◆ Quoted text:
◇ ◇ ◇

It should be guaranteed that the RDF version of a ruleset (RDF-)merged with some RDF graph g should not possibly change the RIF-meaning of the single rules in r. ie, it should be allowed to merge rulesets, rulesets and data, but not data into rules by simply merging the representing RDF graphs.

Reason for facts being preserved:

RDF and RIF would not be differ on simple collections of ground facts.
Modularity: Adding data to a ruleset could simply be done by trivial RDF merge.

Reason against facts being preserved:

Probably not an easy-win to get from current XML proposal and the proposed embedding of RDF facts into RIF.

Reason for single rules not changeable by RDF merge:

Modularity: Adding data to a ruleset could simply be done by trivial RDF merge, without
- the danger that the rules themselves would be changed.

Reason against single rules not changeable by RDF merge:

Reflection??? (I still see no worked out use case for this in UCR, though)

The whole idea of RDF bases on the ease of merge of RDF Graphs, if we have a RIF/RDF version, we should follow this rationale as well.

2. If so: is the XML root element 'rdf:RDF'?

Moved to Arch/XML Syntax Issues/Root Element.

3. Does the XML instance document indicate where order is significant?

The parts of XML documents, being sequential data structures, are inherently ordered. In some cases the order of elements in the document is significant, while in others it is not. For example, the order of rules in a ruleset might have important semantic consequences in one dialect while the order might have no meaning in another. In BLD, the order of rules in a Ruleset, of conjuncts in an And (Horn premise), of disjuncts in an Or, and of slots in a Uniterm or Frame is not significant, as specified by the formal BLD semantics.

When the meaning has no significance, systems may store the data in more efficient unordered containers. The use of ordered versus unordered containers could also be used on the interchange format level to signal to programmers whether order is significant, which affects how they write related software. Alternatively, semantic attributes can be used to specify ordered versus unordered elements on the interchange format level (the default being unordered). On the implementation level, different optimized data structures can then be chosen according to the high level specification. The question here is whether the input processors can determine whether order is signficant just by examination of an input document, or if they need to refer to the specification of the relevant dialect first.

(This is part of "Do we allow parsing without schema knowledge?" in Arch/XML_Syntax_Issues_1)

Reasons for including order information:

This information may be helpful for some implementation approaches
Required in RDF/XML

Reasons against including order information:

It's not usually done in XML
It complicates the syntax (with addition of some flag or alternate construct)
Order-independence is a matter for the semantics, not syntax, to specify.

With the right default, ordered="no", logics such as BLD can be easily represented in XML and can be conveniently modified to ordered dialects using an explicit ordered="yes" where required. For example, a BLD <Ruleset> is equivalent to <Ruleset ordered="no">. For a Prolog-like dialect <Ruleset ordered="yes"> can be used.

4. Are there local pointers in the XML serialization?

◇ ◇ ◇

◆ Supplied data:
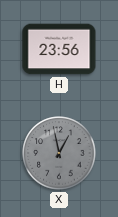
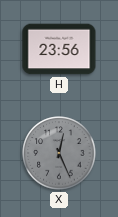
X: 12:58 -> 12:26
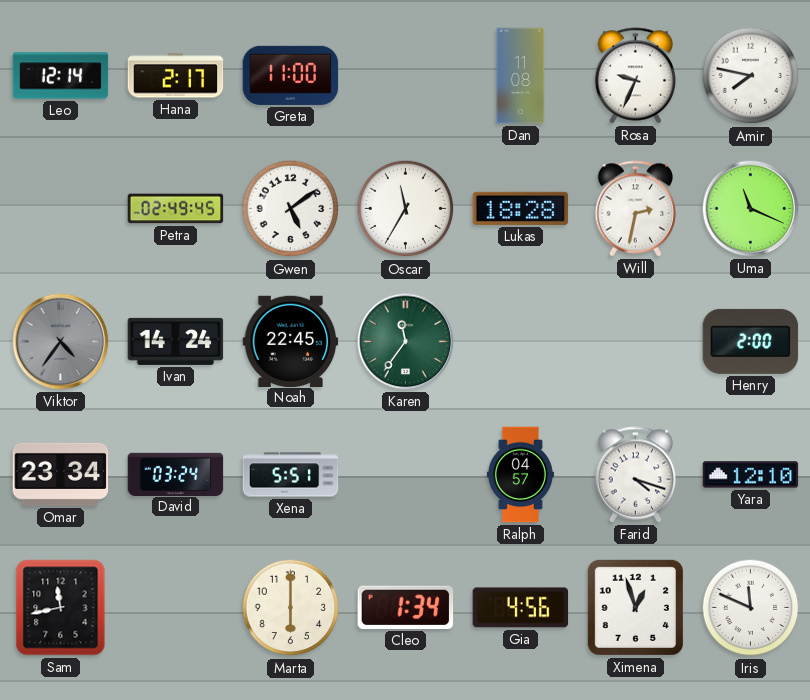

◇ ◇ ◇

◆ Task description:
Quote the RIF syntax discussion from "Reasons for including" up to and including "or alternate construct)".

◆ Response to the exercise:
Reasons for including order information:

This information may be helpful for some implementation approaches
Required in RDF/XML

Reasons against including order information:

It's not usually done in XML
It complicates the syntax (with addition of some flag or alternate construct)